UPDATED 12:42 EDT / JUNE 28 2012

NEWS

Anonymous Claims Responsibility for Japanese Website Outages, Defacement

Not to sit idly on their collective Guy Fawkes masks, Anonymous has found a new target to harass for violating their sense of information ethics: Japan. The websites of Japan’s Finance Ministry, Supreme Court and political parties DPJ and LDP were taken offline briefly by the hacktivist collective; also a number of the Finance Ministry’s web pages had been defaced on Tuesday and an unauthorised link posted on the site.

A Twitter feed connected to the Anonymous collective, @op_japan, announced the claim of their involvement–all this in protest of a new anti-piracy bill that posits jail time for copyright violations in the island nation.

The Twitter account appears to come along with a hashtag “#OPJapan” which fits the common nomenclature of Anonymous attacks as “operations” or “ops.”

The BBC news site caught quotes from Ministry official Takanari Horino saying, “We are aware of the Anonymous statement referring to the new copyright law, but we don’t know at this point if the cyber-attacks are linked to the group.”

A statement on the website believed to be run by members of Anonymous, anonpr.net, said anti-piracy bills passed last week in Japan would do “little to solve the underlying problem of legitimate copyright infringement”.

“The content industry is now pushing ISPs [internet service providers] in Japan to implement surveillance technology that will spy on… every single internet user,” it added.

“This would be an unprecedented approach and severely reduce the amount of privacy law abiding citizens should have in a free society.”

Anonymous has a somewhat sore spot for the media industry when it comes to their anti-piracy efforts, especially when those efforts tend to censor or lend a chilling effect on information culture.
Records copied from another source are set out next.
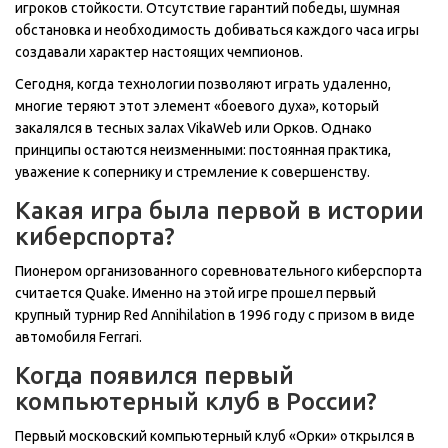
игроков стойкости. Отсутствие гарантий победы, шумная
обстановка и необходимость добиваться каждого часа игры
создавали характер настоящих чемпионов.
Сегодня, когда технологии позволяют играть удаленно,
многие теряют этот элемент «боевого духа», который
закалялся в тесных залах VikaWeb или Орков. Однако
принципы остаются неизменными: постоянная практика,
уважение к сопернику и стремление к совершенству.
Какая игра была первой в истории
киберспорта?
Пионером организованного соревновательного киберспорта
считается Quake. Именно на этой игре прошел первый
крупный турнир Red Annihilation в 1996 году с призом в виде
автомобиля Ferrari.
Когда появился первый
компьютерный клуб в России?
Первый московский компьютерный клуб «Орки» открылся в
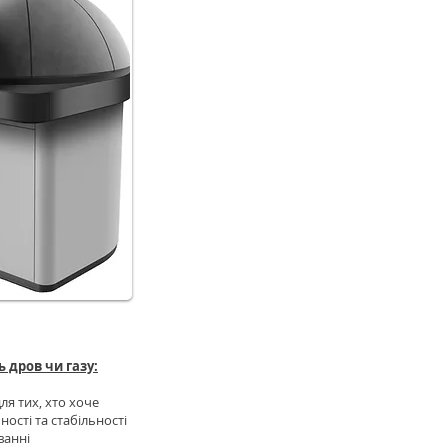
НІ ПЕЧІ
 дров чи газу:
ля тих, хто хоче
сті та стабільності
ванні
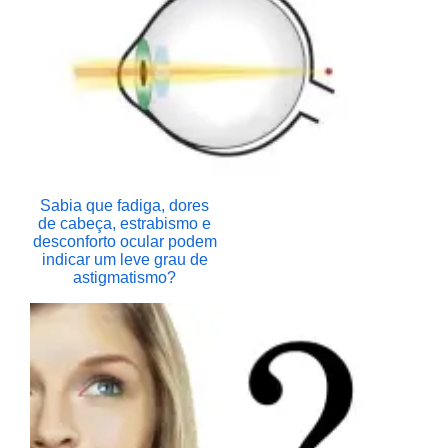
Sabia que fadiga, dores
de cabeça, estrabismo e
desconforto ocular podem
indicar um leve grau de
astigmatismo?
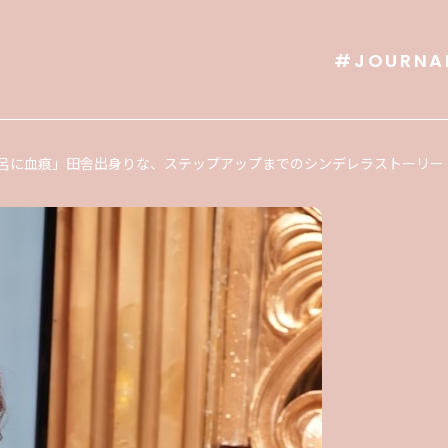
#JOURNA
呂に血痕」田舎出身りな、ステップアップまでのシンデレラストーリー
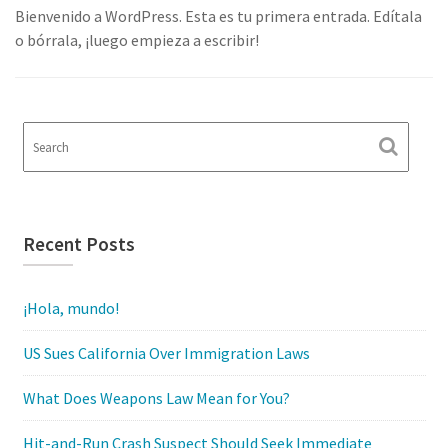
Bienvenido a WordPress. Esta es tu primera entrada. Edítala
o bórrala, ¡luego empieza a escribir!
Recent Posts
¡Hola, mundo!
US Sues California Over Immigration Laws
What Does Weapons Law Mean for You?
Hit-and-Run Crash Suspect Should Seek Immediate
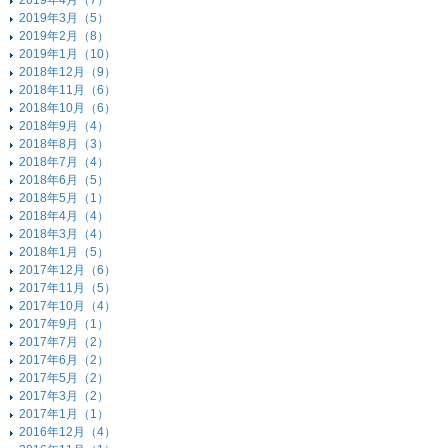
2019年4月（7）
2019年3月（5）
2019年2月（8）
2019年1月（10）
2018年12月（9）
2018年11月（6）
2018年10月（6）
2018年9月（4）
2018年8月（3）
2018年7月（4）
2018年6月（5）
2018年5月（1）
2018年4月（4）
2018年3月（4）
2018年1月（5）
2017年12月（6）
2017年11月（5）
2017年10月（4）
2017年9月（1）
2017年7月（2）
2017年6月（2）
2017年5月（2）
2017年3月（2）
2017年1月（1）
2016年12月（4）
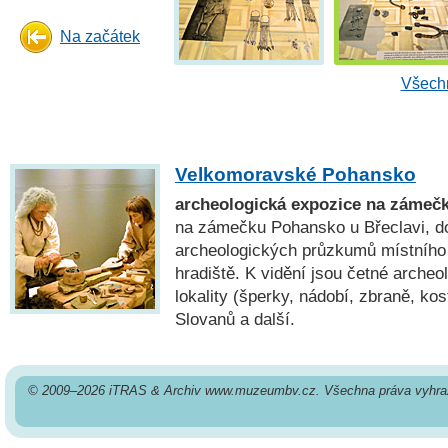
Na začátek
Všechn
Velkomoravské Pohansko
archeologická expozice na zámeč
na zámečku Pohansko u Břeclavi, do
archeologických průzkumů místníh
hradiště. K vidění jsou četné archeo
lokality (šperky, nádobí, zbraně, kos
Slovanů a další.
© 2009–2026 iTRAS & Archiv www.muzeumbv.cz. Všechna práva vyhra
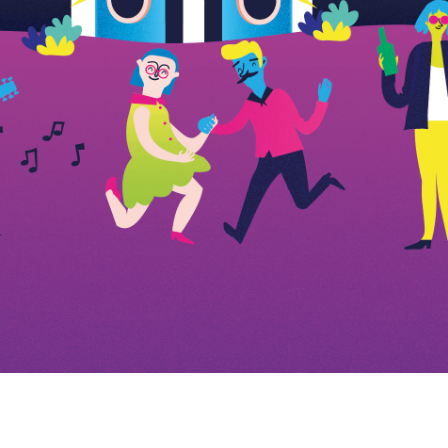
 att få se mer av i framtiden är platser som på t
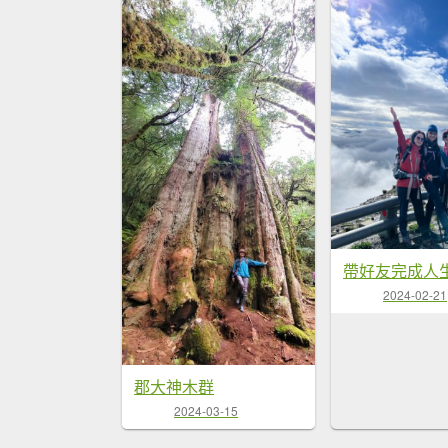
2024-02-21
郡大神木群
2024-03-15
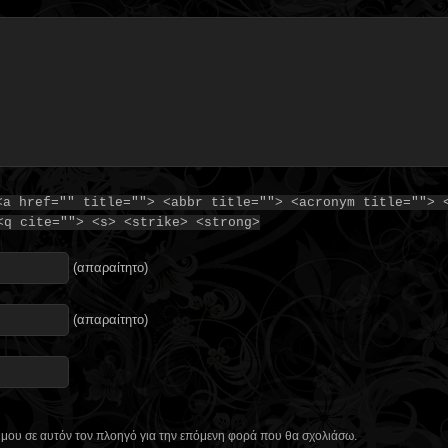
<a href="" title=""> <abbr title=""> <acronym title=""> 
<q cite=""> <s> <strike> <strong>
(απαραίτητο)
(απαραίτητο)
ο μου σε αυτόν τον πλοηγό για την επόμενη φορά που θα σχολιάσω.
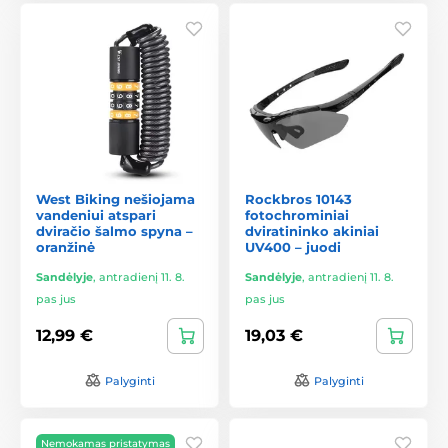
West Biking nešiojama
Rockbros 10143
vandeniui atspari
fotochrominiai
dviračio šalmo spyna –
dviratininko akiniai
oranžinė
UV400 – juodi
Sandėlyje
,
antradienį 11. 8.
Sandėlyje
,
antradienį 11. 8.
pas jus
pas jus
12,99 €
19,03 €
Palyginti
Palyginti
Nemokamas pristatymas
Although the collective is not always very smart about how they deploy their weapons of mass disruption—in May, The Pirate Bay admonished the collective for DDoSing customers of ISPs that were blocking the torrent tracker in protest of the same block.

The forced closure of Megaupload.com spawned one of the largest DDoS attacks by Anonymous against numerous targets (including Time.com.) The would-be national anti-piracy and censorship treaty the Anti-Counterfeiting Trade Agreement (ACTA)–which is taking a lot of heat across the national theater–drew fire down on the U.S. government’s Federal Trade Commission websites. Even Turkey hasn’t been left untouched for cutting off Internet to its citizens in 2011 in the name of “protecting them,” which drew criticism, data leaks, and website defacement from Anonymous to the country’s government.

As a whole, Anonymous reacts to oppressive governments and censorship with a heavy hand. It appears that Japan’s anti-piracy bill fits the trigger that would bring them out of the woodwork, the new law accords that “downloading of copyrighted works knowing that they are not free and that it is illegal” and could bring with it a fine of 2 million yen ($25,300; £16,184) and/or a prison sentence of up to two years.